● **TASK DIRECTIONS**
Transcribe the entries below exactly; leave every image out.

(RECORDS FOR THIS TASK Opens)

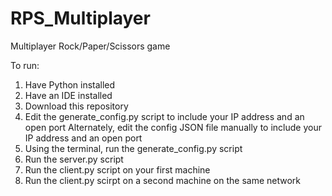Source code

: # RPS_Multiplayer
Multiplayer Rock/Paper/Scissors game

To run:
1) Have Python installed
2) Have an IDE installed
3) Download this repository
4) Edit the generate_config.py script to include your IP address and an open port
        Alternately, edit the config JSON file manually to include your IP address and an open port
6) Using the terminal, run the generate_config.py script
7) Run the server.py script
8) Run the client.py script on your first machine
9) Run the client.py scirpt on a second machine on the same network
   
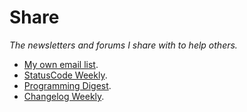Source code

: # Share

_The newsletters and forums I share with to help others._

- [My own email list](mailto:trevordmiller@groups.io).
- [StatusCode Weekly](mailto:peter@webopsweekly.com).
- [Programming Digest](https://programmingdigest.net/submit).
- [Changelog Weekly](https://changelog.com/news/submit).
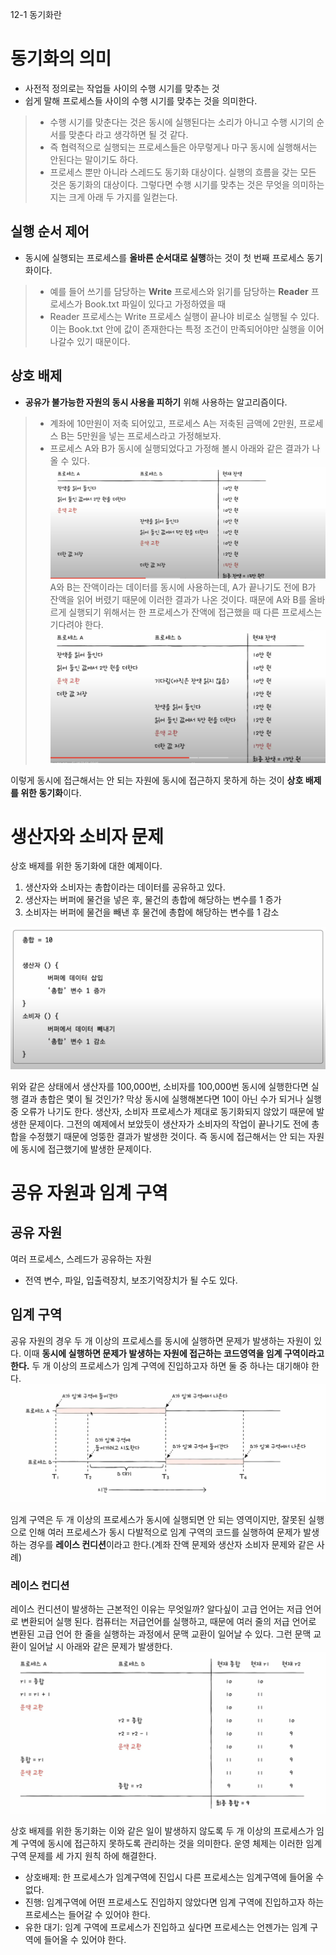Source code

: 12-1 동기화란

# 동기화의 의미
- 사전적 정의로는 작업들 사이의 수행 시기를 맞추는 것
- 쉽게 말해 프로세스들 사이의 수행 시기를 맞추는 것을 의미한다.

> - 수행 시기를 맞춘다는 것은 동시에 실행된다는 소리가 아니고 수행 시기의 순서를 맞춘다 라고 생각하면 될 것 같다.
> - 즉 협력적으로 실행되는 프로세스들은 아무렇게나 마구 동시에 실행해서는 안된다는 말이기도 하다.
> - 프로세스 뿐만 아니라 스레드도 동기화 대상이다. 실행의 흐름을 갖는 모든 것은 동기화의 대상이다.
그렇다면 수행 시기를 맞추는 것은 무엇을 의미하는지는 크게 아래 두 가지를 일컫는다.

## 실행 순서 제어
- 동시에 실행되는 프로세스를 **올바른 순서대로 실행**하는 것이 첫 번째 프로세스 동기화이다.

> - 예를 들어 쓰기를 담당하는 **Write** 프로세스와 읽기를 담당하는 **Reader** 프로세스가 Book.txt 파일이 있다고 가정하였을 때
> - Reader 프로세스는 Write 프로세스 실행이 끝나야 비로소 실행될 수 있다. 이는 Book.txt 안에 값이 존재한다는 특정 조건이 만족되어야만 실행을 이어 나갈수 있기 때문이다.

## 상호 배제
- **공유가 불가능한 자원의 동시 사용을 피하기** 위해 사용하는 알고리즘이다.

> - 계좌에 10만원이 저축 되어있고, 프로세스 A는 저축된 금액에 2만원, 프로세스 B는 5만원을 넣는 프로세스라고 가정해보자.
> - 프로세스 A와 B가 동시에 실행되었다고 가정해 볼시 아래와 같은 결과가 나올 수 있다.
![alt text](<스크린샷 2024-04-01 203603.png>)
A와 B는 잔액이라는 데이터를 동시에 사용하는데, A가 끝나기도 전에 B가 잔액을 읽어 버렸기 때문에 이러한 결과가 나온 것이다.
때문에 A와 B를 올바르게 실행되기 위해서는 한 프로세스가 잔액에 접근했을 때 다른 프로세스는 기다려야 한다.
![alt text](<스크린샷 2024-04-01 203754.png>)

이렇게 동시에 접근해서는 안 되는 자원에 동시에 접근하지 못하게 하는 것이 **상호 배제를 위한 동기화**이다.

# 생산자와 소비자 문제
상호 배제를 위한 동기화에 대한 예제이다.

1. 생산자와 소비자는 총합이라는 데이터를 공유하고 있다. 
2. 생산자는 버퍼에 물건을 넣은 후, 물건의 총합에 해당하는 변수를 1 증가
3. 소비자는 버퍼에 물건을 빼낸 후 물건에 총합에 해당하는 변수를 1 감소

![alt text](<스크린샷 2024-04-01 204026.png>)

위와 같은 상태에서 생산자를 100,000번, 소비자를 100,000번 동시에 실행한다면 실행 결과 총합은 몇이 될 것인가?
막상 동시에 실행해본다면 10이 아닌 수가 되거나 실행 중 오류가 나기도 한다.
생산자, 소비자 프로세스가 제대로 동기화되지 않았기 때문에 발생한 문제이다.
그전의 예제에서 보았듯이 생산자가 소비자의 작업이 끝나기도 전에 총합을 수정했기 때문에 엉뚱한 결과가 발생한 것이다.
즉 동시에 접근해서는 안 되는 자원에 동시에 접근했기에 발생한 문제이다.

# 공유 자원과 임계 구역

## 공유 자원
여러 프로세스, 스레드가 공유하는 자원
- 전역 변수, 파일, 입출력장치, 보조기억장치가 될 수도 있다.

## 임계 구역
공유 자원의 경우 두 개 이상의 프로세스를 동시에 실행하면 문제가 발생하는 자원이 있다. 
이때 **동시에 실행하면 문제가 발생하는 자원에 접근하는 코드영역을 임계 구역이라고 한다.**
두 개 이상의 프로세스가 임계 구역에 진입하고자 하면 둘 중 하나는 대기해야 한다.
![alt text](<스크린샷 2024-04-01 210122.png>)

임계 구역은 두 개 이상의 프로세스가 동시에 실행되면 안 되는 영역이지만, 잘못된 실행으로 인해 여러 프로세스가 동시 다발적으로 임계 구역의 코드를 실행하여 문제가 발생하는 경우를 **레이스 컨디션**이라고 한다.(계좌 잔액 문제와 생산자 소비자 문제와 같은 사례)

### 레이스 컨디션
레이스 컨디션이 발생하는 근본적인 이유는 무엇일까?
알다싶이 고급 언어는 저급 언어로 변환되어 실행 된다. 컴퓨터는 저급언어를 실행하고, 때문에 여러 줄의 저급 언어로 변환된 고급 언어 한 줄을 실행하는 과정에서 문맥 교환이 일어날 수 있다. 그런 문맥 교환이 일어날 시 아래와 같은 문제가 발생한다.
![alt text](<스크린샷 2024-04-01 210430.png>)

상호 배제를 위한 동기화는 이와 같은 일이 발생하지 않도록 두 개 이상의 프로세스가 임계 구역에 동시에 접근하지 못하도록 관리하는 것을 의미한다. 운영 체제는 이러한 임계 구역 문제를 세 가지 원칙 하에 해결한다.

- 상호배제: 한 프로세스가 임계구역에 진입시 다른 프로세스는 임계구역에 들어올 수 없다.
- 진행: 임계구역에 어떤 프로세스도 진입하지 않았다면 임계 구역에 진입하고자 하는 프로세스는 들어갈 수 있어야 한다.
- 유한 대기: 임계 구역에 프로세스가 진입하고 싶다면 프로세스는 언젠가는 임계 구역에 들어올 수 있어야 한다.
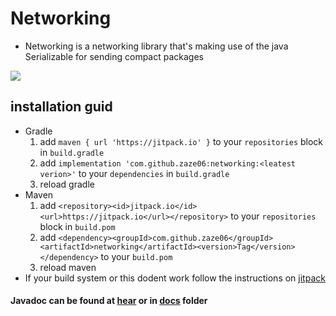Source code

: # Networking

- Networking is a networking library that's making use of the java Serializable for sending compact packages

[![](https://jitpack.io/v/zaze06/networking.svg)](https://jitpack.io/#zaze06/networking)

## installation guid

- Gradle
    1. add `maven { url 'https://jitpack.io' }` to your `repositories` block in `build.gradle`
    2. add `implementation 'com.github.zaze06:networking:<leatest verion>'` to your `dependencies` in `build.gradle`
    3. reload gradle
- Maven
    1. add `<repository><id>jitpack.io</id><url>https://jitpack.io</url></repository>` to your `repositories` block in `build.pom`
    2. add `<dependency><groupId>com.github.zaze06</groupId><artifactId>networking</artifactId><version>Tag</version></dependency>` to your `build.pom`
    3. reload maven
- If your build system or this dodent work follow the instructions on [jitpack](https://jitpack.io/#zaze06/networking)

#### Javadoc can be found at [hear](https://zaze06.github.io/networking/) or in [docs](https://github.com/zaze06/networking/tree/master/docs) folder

(RECORDS FOR THIS TASK Closes)

● **COMPLETED TASK**
Source code

: # RPS_Multiplayer
Multiplayer Rock/Paper/Scissors game

To run:
1) Have Python installed
2) Have an IDE installed
3) Download this repository
4) Edit the generate_config.py script to include your IP address and an open port
        Alternately, edit the config JSON file manually to include your IP address and an open port
6) Using the terminal, run the generate_config.py script
7) Run the server.py script
8) Run the client.py script on your first machine
9) Run the client.py scirpt on a second machine on the same network
   
Source code

: # Share

_The newsletters and forums I share with to help others._

- [My own email list](mailto:trevordmiller@groups.io).
- [StatusCode Weekly](mailto:peter@webopsweekly.com).
- [Programming Digest](https://programmingdigest.net/submit).
- [Changelog Weekly](https://changelog.com/news/submit).
Source code

: 12-1 동기화란

# 동기화의 의미
- 사전적 정의로는 작업들 사이의 수행 시기를 맞추는 것
- 쉽게 말해 프로세스들 사이의 수행 시기를 맞추는 것을 의미한다.

> - 수행 시기를 맞춘다는 것은 동시에 실행된다는 소리가 아니고 수행 시기의 순서를 맞춘다 라고 생각하면 될 것 같다.
> - 즉 협력적으로 실행되는 프로세스들은 아무렇게나 마구 동시에 실행해서는 안된다는 말이기도 하다.
> - 프로세스 뿐만 아니라 스레드도 동기화 대상이다. 실행의 흐름을 갖는 모든 것은 동기화의 대상이다.
그렇다면 수행 시기를 맞추는 것은 무엇을 의미하는지는 크게 아래 두 가지를 일컫는다.

## 실행 순서 제어
- 동시에 실행되는 프로세스를 **올바른 순서대로 실행**하는 것이 첫 번째 프로세스 동기화이다.

> - 예를 들어 쓰기를 담당하는 **Write** 프로세스와 읽기를 담당하는 **Reader** 프로세스가 Book.txt 파일이 있다고 가정하였을 때
> - Reader 프로세스는 Write 프로세스 실행이 끝나야 비로소 실행될 수 있다. 이는 Book.txt 안에 값이 존재한다는 특정 조건이 만족되어야만 실행을 이어 나갈수 있기 때문이다.

## 상호 배제
- **공유가 불가능한 자원의 동시 사용을 피하기** 위해 사용하는 알고리즘이다.

> - 계좌에 10만원이 저축 되어있고, 프로세스 A는 저축된 금액에 2만원, 프로세스 B는 5만원을 넣는 프로세스라고 가정해보자.
> - 프로세스 A와 B가 동시에 실행되었다고 가정해 볼시 아래와 같은 결과가 나올 수 있다.
![alt text](<스크린샷 2024-04-01 203603.png>)
A와 B는 잔액이라는 데이터를 동시에 사용하는데, A가 끝나기도 전에 B가 잔액을 읽어 버렸기 때문에 이러한 결과가 나온 것이다.
때문에 A와 B를 올바르게 실행되기 위해서는 한 프로세스가 잔액에 접근했을 때 다른 프로세스는 기다려야 한다.
![alt text](<스크린샷 2024-04-01 203754.png>)

이렇게 동시에 접근해서는 안 되는 자원에 동시에 접근하지 못하게 하는 것이 **상호 배제를 위한 동기화**이다.

# 생산자와 소비자 문제
상호 배제를 위한 동기화에 대한 예제이다.

1. 생산자와 소비자는 총합이라는 데이터를 공유하고 있다. 
2. 생산자는 버퍼에 물건을 넣은 후, 물건의 총합에 해당하는 변수를 1 증가
3. 소비자는 버퍼에 물건을 빼낸 후 물건에 총합에 해당하는 변수를 1 감소

![alt text](<스크린샷 2024-04-01 204026.png>)

위와 같은 상태에서 생산자를 100,000번, 소비자를 100,000번 동시에 실행한다면 실행 결과 총합은 몇이 될 것인가?
막상 동시에 실행해본다면 10이 아닌 수가 되거나 실행 중 오류가 나기도 한다.
생산자, 소비자 프로세스가 제대로 동기화되지 않았기 때문에 발생한 문제이다.
그전의 예제에서 보았듯이 생산자가 소비자의 작업이 끝나기도 전에 총합을 수정했기 때문에 엉뚱한 결과가 발생한 것이다.
즉 동시에 접근해서는 안 되는 자원에 동시에 접근했기에 발생한 문제이다.

# 공유 자원과 임계 구역

## 공유 자원
여러 프로세스, 스레드가 공유하는 자원
- 전역 변수, 파일, 입출력장치, 보조기억장치가 될 수도 있다.

## 임계 구역
공유 자원의 경우 두 개 이상의 프로세스를 동시에 실행하면 문제가 발생하는 자원이 있다. 
이때 **동시에 실행하면 문제가 발생하는 자원에 접근하는 코드영역을 임계 구역이라고 한다.**
두 개 이상의 프로세스가 임계 구역에 진입하고자 하면 둘 중 하나는 대기해야 한다.
![alt text](<스크린샷 2024-04-01 210122.png>)

임계 구역은 두 개 이상의 프로세스가 동시에 실행되면 안 되는 영역이지만, 잘못된 실행으로 인해 여러 프로세스가 동시 다발적으로 임계 구역의 코드를 실행하여 문제가 발생하는 경우를 **레이스 컨디션**이라고 한다.(계좌 잔액 문제와 생산자 소비자 문제와 같은 사례)

### 레이스 컨디션
레이스 컨디션이 발생하는 근본적인 이유는 무엇일까?
알다싶이 고급 언어는 저급 언어로 변환되어 실행 된다. 컴퓨터는 저급언어를 실행하고, 때문에 여러 줄의 저급 언어로 변환된 고급 언어 한 줄을 실행하는 과정에서 문맥 교환이 일어날 수 있다. 그런 문맥 교환이 일어날 시 아래와 같은 문제가 발생한다.
![alt text](<스크린샷 2024-04-01 210430.png>)

상호 배제를 위한 동기화는 이와 같은 일이 발생하지 않도록 두 개 이상의 프로세스가 임계 구역에 동시에 접근하지 못하도록 관리하는 것을 의미한다. 운영 체제는 이러한 임계 구역 문제를 세 가지 원칙 하에 해결한다.

- 상호배제: 한 프로세스가 임계구역에 진입시 다른 프로세스는 임계구역에 들어올 수 없다.
- 진행: 임계구역에 어떤 프로세스도 진입하지 않았다면 임계 구역에 진입하고자 하는 프로세스는 들어갈 수 있어야 한다.
- 유한 대기: 임계 구역에 프로세스가 진입하고 싶다면 프로세스는 언젠가는 임계 구역에 들어올 수 있어야 한다.
Source code

: # Networking

- Networking is a networking library that's making use of the java Serializable for sending compact packages

[![](https://jitpack.io/v/zaze06/networking.svg)](https://jitpack.io/#zaze06/networking)

## installation guid

- Gradle
    1. add `maven { url 'https://jitpack.io' }` to your `repositories` block in `build.gradle`
    2. add `implementation 'com.github.zaze06:networking:<leatest verion>'` to your `dependencies` in `build.gradle`
    3. reload gradle
- Maven
    1. add `<repository><id>jitpack.io</id><url>https://jitpack.io</url></repository>` to your `repositories` block in `build.pom`
    2. add `<dependency><groupId>com.github.zaze06</groupId><artifactId>networking</artifactId><version>Tag</version></dependency>` to your `build.pom`
    3. reload maven
- If your build system or this dodent work follow the instructions on [jitpack](https://jitpack.io/#zaze06/networking)

#### Javadoc can be found at [hear](https://zaze06.github.io/networking/) or in [docs](https://github.com/zaze06/networking/tree/master/docs) folder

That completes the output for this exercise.